Instructions for the task
For this exercise, output every line of the data as it stands.

Extracted entries
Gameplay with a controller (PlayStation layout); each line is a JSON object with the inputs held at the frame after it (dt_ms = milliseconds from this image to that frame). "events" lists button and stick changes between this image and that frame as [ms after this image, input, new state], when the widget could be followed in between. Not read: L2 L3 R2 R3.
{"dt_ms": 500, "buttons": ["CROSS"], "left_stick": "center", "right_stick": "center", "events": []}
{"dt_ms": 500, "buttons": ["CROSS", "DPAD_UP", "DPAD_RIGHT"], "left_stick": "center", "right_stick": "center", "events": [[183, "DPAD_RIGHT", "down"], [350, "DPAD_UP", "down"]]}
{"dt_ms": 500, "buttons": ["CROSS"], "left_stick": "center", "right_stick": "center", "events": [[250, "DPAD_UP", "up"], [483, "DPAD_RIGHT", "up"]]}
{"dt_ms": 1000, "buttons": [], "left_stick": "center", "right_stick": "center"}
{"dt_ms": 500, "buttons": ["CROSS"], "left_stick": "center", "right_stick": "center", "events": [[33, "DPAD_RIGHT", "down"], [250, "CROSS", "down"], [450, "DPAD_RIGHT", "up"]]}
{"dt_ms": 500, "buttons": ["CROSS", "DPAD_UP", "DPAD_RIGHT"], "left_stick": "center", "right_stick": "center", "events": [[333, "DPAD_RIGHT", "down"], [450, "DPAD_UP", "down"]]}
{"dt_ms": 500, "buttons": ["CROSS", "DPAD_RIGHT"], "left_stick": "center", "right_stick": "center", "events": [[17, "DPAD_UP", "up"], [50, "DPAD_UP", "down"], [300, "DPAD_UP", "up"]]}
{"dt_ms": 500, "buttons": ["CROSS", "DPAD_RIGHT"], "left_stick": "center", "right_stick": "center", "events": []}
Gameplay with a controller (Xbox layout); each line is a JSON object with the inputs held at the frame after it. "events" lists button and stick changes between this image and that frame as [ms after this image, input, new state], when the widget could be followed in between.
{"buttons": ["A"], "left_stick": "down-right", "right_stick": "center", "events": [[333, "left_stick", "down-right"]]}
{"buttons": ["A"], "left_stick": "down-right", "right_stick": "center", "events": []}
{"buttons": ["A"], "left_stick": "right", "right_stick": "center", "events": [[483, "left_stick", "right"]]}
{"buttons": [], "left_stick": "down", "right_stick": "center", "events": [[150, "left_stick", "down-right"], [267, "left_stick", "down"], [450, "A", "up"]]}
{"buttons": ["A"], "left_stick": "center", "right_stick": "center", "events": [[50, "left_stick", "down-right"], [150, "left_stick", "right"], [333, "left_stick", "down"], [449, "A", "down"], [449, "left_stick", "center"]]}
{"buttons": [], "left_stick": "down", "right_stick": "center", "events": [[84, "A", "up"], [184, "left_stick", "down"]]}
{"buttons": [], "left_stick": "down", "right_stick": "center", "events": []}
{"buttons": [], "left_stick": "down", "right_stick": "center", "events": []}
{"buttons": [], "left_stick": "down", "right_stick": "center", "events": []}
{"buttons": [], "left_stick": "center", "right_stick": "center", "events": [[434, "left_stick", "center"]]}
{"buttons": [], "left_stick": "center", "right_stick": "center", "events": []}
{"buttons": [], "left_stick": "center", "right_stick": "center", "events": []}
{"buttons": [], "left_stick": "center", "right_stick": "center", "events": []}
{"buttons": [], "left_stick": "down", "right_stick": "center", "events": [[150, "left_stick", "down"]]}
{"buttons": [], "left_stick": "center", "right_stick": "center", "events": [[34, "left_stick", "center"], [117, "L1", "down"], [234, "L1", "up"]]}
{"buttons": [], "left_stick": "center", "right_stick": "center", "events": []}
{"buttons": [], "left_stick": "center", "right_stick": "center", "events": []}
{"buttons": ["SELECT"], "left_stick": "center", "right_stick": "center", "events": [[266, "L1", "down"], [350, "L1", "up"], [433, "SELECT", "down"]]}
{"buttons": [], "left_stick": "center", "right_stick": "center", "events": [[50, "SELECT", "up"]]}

Response to the exercise
Gameplay with a controller (PlayStation layout); each line is a JSON object with the inputs held at the frame after it (dt_ms = milliseconds from this image to that frame). "events" lists button and stick changes between this image and that frame as [ms after this image, input, new state], when the widget could be followed in between. Not read: L2 L3 R2 R3.
{"dt_ms": 500, "buttons": ["CROSS"], "left_stick": "center", "right_stick": "center", "events": []}
{"dt_ms": 500, "buttons": ["CROSS", "DPAD_UP", "DPAD_RIGHT"], "left_stick": "center", "right_stick": "center", "events": [[183, "DPAD_RIGHT", "down"], [350, "DPAD_UP", "down"]]}
{"dt_ms": 500, "buttons": ["CROSS"], "left_stick": "center", "right_stick": "center", "events": [[250, "DPAD_UP", "up"], [483, "DPAD_RIGHT", "up"]]}
{"dt_ms": 1000, "buttons": [], "left_stick": "center", "right_stick": "center"}
{"dt_ms": 500, "buttons": ["CROSS"], "left_stick": "center", "right_stick": "center", "events": [[33, "DPAD_RIGHT", "down"], [250, "CROSS", "down"], [450, "DPAD_RIGHT", "up"]]}
{"dt_ms": 500, "buttons": ["CROSS", "DPAD_UP", "DPAD_RIGHT"], "left_stick": "center", "right_stick": "center", "events": [[333, "DPAD_RIGHT", "down"], [450, "DPAD_UP", "down"]]}
{"dt_ms": 500, "buttons": ["CROSS", "DPAD_RIGHT"], "left_stick": "center", "right_stick": "center", "events": [[17, "DPAD_UP", "up"], [50, "DPAD_UP", "down"], [300, "DPAD_UP", "up"]]}
{"dt_ms": 500, "buttons": ["CROSS", "DPAD_RIGHT"], "left_stick": "center", "right_stick": "center", "events": []}
Gameplay with a controller (Xbox layout); each line is a JSON object with the inputs held at the frame after it. "events" lists button and stick changes between this image and that frame as [ms after this image, input, new state], when the widget could be followed in between.
{"buttons": ["A"], "left_stick": "down-right", "right_stick": "center", "events": [[333, "left_stick", "down-right"]]}
{"buttons": ["A"], "left_stick": "down-right", "right_stick": "center", "events": []}
{"buttons": ["A"], "left_stick": "right", "right_stick": "center", "events": [[483, "left_stick", "right"]]}
{"buttons": [], "left_stick": "down", "right_stick": "center", "events": [[150, "left_stick", "down-right"], [267, "left_stick", "down"], [450, "A", "up"]]}
{"buttons": ["A"], "left_stick": "center", "right_stick": "center", "events": [[50, "left_stick", "down-right"], [150, "left_stick", "right"], [333, "left_stick", "down"], [449, "A", "down"], [449, "left_stick", "center"]]}
{"buttons": [], "left_stick": "down", "right_stick": "center", "events": [[84, "A", "up"], [184, "left_stick", "down"]]}
{"buttons": [], "left_stick": "down", "right_stick": "center", "events": []}
{"buttons": [], "left_stick": "down", "right_stick": "center", "events": []}
{"buttons": [], "left_stick": "down", "right_stick": "center", "events": []}
{"buttons": [], "left_stick": "center", "right_stick": "center", "events": [[434, "left_stick", "center"]]}
{"buttons": [], "left_stick": "center", "right_stick": "center", "events": []}
{"buttons": [], "left_stick": "center", "right_stick": "center", "events": []}
{"buttons": [], "left_stick": "center", "right_stick": "center", "events": []}
{"buttons": [], "left_stick": "down", "right_stick": "center", "events": [[150, "left_stick", "down"]]}
{"buttons": [], "left_stick": "center", "right_stick": "center", "events": [[34, "left_stick", "center"], [117, "L1", "down"], [234, "L1", "up"]]}
{"buttons": [], "left_stick": "center", "right_stick": "center", "events": []}
{"buttons": [], "left_stick": "center", "right_stick": "center", "events": []}
{"buttons": ["SELECT"], "left_stick": "center", "right_stick": "center", "events": [[266, "L1", "down"], [350, "L1", "up"], [433, "SELECT", "down"]]}
{"buttons": [], "left_stick": "center", "right_stick": "center", "events": [[50, "SELECT", "up"]]}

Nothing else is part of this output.